How to Be a Frog Millionaire

Description

112 pages
$6.95
ISBN 1-55068-126-5
DDC jC813'.6

Author

Publisher

Year

2002

Contributor

Reviewed by Alison Mews

Alison Mews is co-ordinator of the Centre for Instructional Services at
Memorial University of Newfoundland.

Review

Fourteen-year-old Will has been dumped at his grandma’s cottage for
the summer. Also staying for the summer are his 11-year-old twin
cousins, who set out to make his life a misery, and largely succeed.
Will spends most of his time angry—with his mom for abandoning him,
with his cousins for their malicious pranks, and with his grandma for
treating him like he’s still 11. His scheme to make enough money for a
wakeboard by selling frogs to a bait shop doesn’t go quite as planned,
but it does give him a focus.
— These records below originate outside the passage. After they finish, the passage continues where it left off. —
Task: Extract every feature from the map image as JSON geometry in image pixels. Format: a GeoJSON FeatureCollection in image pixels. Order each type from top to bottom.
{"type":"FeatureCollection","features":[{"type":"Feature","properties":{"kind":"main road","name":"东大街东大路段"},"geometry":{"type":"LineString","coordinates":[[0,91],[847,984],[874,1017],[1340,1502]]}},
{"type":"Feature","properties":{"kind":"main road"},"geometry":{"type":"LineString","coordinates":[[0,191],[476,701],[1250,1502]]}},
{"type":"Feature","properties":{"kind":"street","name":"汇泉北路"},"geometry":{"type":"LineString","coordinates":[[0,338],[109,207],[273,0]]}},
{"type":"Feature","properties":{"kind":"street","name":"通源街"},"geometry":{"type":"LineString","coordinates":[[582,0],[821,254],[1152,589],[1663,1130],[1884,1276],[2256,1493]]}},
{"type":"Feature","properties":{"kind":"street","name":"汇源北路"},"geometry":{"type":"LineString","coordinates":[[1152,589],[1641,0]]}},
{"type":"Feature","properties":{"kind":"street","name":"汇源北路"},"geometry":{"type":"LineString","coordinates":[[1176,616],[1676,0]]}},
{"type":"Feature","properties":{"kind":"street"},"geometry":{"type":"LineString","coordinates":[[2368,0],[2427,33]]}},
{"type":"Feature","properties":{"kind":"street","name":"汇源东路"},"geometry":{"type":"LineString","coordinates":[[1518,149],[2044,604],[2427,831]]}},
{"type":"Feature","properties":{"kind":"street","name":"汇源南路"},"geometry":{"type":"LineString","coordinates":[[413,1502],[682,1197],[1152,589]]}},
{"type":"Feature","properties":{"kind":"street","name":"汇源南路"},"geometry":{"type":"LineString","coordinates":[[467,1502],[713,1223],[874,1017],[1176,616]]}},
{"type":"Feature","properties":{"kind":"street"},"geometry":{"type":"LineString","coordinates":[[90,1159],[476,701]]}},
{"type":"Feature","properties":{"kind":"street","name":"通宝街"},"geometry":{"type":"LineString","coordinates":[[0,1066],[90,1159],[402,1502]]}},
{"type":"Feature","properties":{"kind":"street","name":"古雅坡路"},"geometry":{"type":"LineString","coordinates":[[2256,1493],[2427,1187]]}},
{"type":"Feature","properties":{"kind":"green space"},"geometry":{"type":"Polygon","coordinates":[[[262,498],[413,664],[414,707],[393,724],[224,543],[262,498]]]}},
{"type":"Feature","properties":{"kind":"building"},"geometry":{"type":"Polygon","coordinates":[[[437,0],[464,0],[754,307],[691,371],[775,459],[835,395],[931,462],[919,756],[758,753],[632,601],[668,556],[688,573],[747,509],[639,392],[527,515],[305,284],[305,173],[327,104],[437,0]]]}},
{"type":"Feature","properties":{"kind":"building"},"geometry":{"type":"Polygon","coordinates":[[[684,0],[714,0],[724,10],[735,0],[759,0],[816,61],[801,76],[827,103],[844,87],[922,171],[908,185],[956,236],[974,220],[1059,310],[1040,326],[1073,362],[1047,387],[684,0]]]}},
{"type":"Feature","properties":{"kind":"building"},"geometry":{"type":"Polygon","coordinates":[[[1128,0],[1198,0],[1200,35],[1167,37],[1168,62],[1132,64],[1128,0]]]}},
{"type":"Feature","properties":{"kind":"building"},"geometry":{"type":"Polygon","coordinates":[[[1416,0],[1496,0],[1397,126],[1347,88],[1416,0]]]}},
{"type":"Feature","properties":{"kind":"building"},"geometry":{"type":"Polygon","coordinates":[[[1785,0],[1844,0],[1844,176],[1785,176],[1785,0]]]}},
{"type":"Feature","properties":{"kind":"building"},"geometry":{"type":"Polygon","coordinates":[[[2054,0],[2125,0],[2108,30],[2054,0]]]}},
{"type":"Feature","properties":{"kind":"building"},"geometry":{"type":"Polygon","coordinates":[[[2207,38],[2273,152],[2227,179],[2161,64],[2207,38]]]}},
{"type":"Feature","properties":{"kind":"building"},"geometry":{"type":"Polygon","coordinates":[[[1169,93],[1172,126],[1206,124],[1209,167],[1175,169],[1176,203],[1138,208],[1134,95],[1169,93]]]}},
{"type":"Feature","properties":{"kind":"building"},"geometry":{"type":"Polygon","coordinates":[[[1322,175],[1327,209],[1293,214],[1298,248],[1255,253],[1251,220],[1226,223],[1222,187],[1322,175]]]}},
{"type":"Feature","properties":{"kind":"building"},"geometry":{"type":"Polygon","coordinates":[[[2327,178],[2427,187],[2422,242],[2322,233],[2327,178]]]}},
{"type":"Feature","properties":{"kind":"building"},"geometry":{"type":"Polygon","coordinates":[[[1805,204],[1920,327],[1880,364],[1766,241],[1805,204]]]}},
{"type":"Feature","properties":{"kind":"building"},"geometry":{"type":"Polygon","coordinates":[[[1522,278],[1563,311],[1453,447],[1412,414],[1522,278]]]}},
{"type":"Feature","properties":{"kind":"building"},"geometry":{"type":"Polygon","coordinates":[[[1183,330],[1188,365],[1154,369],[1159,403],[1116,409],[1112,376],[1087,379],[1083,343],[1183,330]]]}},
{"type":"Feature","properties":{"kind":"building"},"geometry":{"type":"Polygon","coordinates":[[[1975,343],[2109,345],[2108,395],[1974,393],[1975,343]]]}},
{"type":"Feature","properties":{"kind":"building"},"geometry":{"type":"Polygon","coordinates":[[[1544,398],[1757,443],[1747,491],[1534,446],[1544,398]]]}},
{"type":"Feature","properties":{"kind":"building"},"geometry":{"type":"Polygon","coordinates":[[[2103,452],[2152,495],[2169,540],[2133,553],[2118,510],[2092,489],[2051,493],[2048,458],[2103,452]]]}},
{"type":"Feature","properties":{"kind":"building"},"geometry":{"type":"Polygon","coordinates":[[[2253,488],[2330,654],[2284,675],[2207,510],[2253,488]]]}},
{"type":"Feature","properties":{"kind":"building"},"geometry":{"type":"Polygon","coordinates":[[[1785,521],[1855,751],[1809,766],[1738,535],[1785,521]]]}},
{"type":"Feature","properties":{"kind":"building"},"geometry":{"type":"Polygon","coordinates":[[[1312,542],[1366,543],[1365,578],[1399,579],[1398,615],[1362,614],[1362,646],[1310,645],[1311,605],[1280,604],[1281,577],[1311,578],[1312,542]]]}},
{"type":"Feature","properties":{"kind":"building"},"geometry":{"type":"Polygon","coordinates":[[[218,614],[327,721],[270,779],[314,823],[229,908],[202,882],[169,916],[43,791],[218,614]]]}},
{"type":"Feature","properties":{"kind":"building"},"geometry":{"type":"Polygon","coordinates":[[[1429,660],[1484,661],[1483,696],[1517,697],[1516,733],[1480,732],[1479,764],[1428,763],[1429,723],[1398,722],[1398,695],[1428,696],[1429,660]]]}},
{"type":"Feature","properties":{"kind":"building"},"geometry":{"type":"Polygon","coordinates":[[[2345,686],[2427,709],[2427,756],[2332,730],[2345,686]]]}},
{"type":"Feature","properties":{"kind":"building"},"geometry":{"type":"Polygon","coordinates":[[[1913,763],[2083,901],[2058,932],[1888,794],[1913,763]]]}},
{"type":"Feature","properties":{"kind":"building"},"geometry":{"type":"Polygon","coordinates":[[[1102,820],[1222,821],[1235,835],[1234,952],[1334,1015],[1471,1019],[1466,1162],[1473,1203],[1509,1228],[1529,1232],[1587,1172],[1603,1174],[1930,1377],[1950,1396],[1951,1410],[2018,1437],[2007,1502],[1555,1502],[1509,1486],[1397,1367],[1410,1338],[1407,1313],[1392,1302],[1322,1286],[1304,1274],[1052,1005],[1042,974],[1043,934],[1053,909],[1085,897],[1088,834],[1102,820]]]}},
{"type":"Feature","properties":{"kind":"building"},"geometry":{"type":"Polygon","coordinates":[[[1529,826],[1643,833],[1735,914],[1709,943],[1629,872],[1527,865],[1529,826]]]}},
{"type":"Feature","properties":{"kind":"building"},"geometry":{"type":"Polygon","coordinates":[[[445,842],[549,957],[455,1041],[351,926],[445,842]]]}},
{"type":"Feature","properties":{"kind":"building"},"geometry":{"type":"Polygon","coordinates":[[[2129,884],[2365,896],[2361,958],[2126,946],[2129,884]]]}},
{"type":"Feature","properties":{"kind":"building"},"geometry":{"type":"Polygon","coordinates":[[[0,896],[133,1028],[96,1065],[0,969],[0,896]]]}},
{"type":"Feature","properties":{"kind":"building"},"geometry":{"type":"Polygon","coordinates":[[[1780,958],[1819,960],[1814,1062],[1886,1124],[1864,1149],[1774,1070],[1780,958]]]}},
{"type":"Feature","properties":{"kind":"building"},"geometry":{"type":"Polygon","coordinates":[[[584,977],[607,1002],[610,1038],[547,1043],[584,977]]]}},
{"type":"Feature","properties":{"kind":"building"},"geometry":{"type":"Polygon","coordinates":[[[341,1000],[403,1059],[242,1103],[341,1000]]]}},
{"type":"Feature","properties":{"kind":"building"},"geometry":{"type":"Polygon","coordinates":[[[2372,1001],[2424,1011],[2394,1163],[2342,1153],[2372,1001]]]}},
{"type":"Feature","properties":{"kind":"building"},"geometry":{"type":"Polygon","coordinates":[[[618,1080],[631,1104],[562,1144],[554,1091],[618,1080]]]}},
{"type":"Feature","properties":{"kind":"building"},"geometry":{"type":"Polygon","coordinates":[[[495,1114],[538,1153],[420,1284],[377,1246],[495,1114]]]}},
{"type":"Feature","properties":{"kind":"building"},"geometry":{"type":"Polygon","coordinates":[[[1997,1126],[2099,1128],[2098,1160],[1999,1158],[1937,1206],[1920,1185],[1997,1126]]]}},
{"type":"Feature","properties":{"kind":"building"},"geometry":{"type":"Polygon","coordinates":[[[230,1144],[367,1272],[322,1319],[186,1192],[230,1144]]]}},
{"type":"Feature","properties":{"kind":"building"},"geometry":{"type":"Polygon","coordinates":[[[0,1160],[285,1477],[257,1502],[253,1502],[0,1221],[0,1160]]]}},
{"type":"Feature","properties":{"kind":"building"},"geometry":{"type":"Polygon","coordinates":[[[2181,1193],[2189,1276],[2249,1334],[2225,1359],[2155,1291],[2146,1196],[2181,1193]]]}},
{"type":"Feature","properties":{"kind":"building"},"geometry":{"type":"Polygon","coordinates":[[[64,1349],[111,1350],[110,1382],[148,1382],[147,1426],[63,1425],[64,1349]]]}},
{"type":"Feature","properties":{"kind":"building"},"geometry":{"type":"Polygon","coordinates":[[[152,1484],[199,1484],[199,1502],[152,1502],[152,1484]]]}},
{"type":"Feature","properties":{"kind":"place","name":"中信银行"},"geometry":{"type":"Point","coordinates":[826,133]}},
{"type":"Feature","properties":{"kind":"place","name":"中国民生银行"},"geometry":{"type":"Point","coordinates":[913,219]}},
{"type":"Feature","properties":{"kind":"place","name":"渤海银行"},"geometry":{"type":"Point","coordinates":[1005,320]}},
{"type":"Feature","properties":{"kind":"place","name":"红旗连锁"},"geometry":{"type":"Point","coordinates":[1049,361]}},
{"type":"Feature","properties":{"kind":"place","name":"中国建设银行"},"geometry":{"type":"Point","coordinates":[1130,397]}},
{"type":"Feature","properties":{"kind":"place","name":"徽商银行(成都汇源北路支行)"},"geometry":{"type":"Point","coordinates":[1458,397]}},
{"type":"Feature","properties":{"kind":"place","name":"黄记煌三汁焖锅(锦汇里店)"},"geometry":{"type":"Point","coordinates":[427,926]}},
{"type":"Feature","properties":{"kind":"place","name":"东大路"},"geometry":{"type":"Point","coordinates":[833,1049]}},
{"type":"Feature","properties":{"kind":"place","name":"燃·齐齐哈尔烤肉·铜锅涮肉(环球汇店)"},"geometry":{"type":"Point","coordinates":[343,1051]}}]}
Things improve when he befriends Kyle, a
“cool dude” with whom he can hang out.

This second instalment in the Deer Lake series is a fast-paced read,
with reduced vocabulary and sentence structure aimed at reluctant
readers who are in Grades 4 to 6 but who have a reading level of Grade
3. It includes a glossary, but both the choice of words and the
definitions themselves are odd. There is plenty of action, but other
than an initial sympathy for Will’s plight, it’s difficult to
develop an affinity for his character. He continues to feel sorry for
himself, and does little to effect positive changes. Rather than
learning to take the mischievous twins in stride, he outsmarts them,
considering them “suckers.” Overall, the book was unsatisfactory to
this reviewer, but perhaps the targeted male non-readers will find it
amusing. Not a first-choice purchase.